THE DATA Start Marker
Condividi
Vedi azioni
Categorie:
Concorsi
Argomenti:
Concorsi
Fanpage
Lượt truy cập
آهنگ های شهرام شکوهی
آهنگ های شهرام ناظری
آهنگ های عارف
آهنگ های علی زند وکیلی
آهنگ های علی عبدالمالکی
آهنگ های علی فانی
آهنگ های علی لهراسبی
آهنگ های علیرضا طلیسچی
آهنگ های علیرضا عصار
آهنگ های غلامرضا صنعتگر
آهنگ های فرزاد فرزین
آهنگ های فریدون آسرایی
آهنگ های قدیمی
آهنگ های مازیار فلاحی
THE DATA End Marker
THE DATA Start Marker
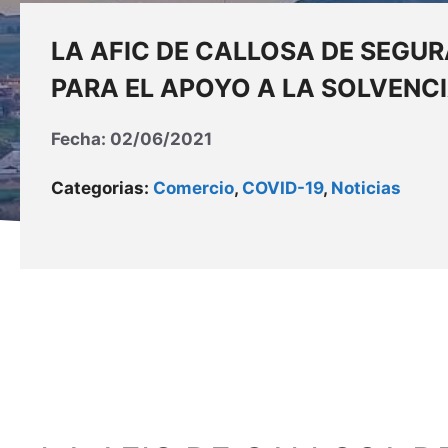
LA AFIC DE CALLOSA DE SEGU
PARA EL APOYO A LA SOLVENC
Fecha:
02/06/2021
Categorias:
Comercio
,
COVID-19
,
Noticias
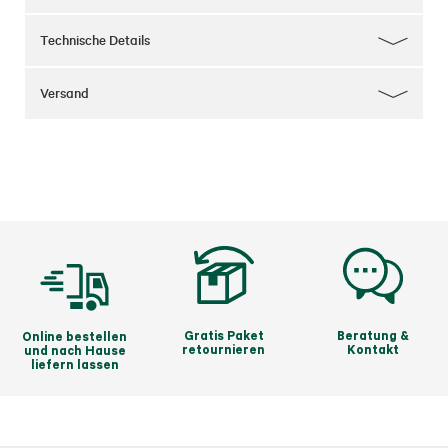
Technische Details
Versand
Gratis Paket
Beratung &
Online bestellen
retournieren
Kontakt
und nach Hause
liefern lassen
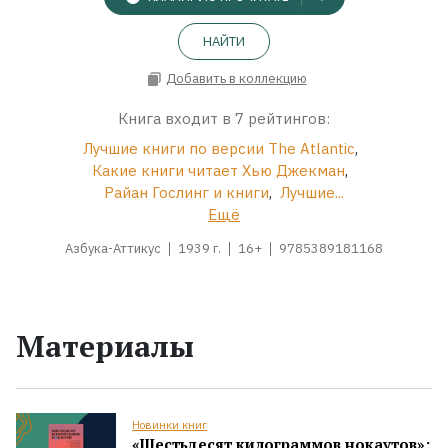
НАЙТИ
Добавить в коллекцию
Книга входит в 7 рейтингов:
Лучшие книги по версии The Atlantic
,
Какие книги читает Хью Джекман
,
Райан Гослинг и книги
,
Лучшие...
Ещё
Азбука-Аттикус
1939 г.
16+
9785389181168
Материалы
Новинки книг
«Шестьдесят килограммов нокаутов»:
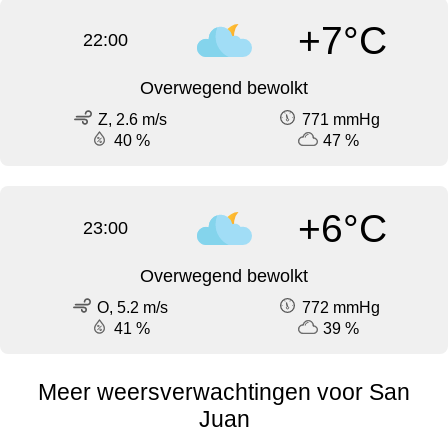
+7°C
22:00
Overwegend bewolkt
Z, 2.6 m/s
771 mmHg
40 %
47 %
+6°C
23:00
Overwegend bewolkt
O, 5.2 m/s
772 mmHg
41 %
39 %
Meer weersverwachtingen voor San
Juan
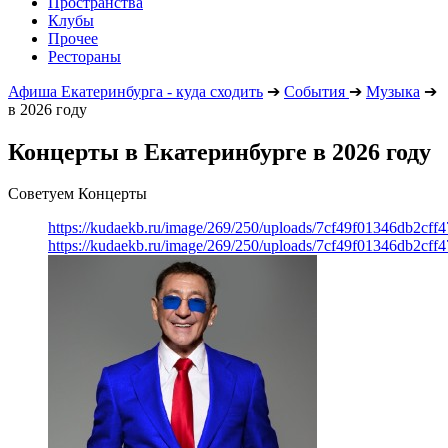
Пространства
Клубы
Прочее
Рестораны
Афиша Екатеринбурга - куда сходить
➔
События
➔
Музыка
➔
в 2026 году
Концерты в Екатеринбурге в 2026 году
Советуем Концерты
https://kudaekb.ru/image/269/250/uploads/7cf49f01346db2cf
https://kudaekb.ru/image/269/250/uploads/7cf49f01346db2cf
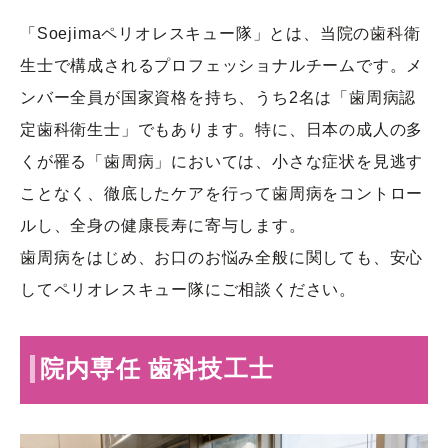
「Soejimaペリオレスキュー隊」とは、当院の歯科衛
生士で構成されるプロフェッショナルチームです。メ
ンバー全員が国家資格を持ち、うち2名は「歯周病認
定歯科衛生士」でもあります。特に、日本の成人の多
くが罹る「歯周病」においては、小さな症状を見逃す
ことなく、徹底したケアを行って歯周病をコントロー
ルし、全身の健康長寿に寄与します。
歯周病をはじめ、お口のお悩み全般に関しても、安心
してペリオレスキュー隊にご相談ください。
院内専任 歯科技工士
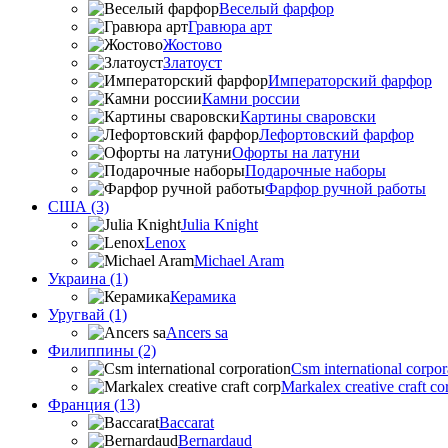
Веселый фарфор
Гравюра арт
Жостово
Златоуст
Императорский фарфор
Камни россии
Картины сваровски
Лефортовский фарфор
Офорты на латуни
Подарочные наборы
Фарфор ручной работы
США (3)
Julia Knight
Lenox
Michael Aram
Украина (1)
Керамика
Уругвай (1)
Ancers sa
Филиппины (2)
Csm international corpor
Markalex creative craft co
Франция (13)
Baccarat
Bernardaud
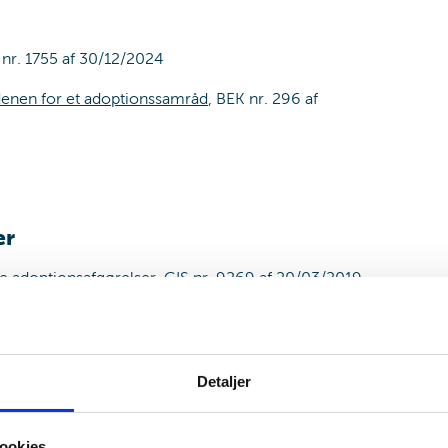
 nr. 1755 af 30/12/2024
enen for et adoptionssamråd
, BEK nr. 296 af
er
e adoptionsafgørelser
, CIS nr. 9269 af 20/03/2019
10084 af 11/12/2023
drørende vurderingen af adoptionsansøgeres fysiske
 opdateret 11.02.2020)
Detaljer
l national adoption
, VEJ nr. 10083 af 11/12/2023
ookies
THE DATA End Marker
**PROBLEM DESCRIPTION**
Among the lines of the data above, find those with the word "книги" and show them.

**SOLUTION FOR THIS PROBLEM**
Лучшие книги по версии The Atlantic
Какие книги читает Хью Джекман
Райан Гослинг и книги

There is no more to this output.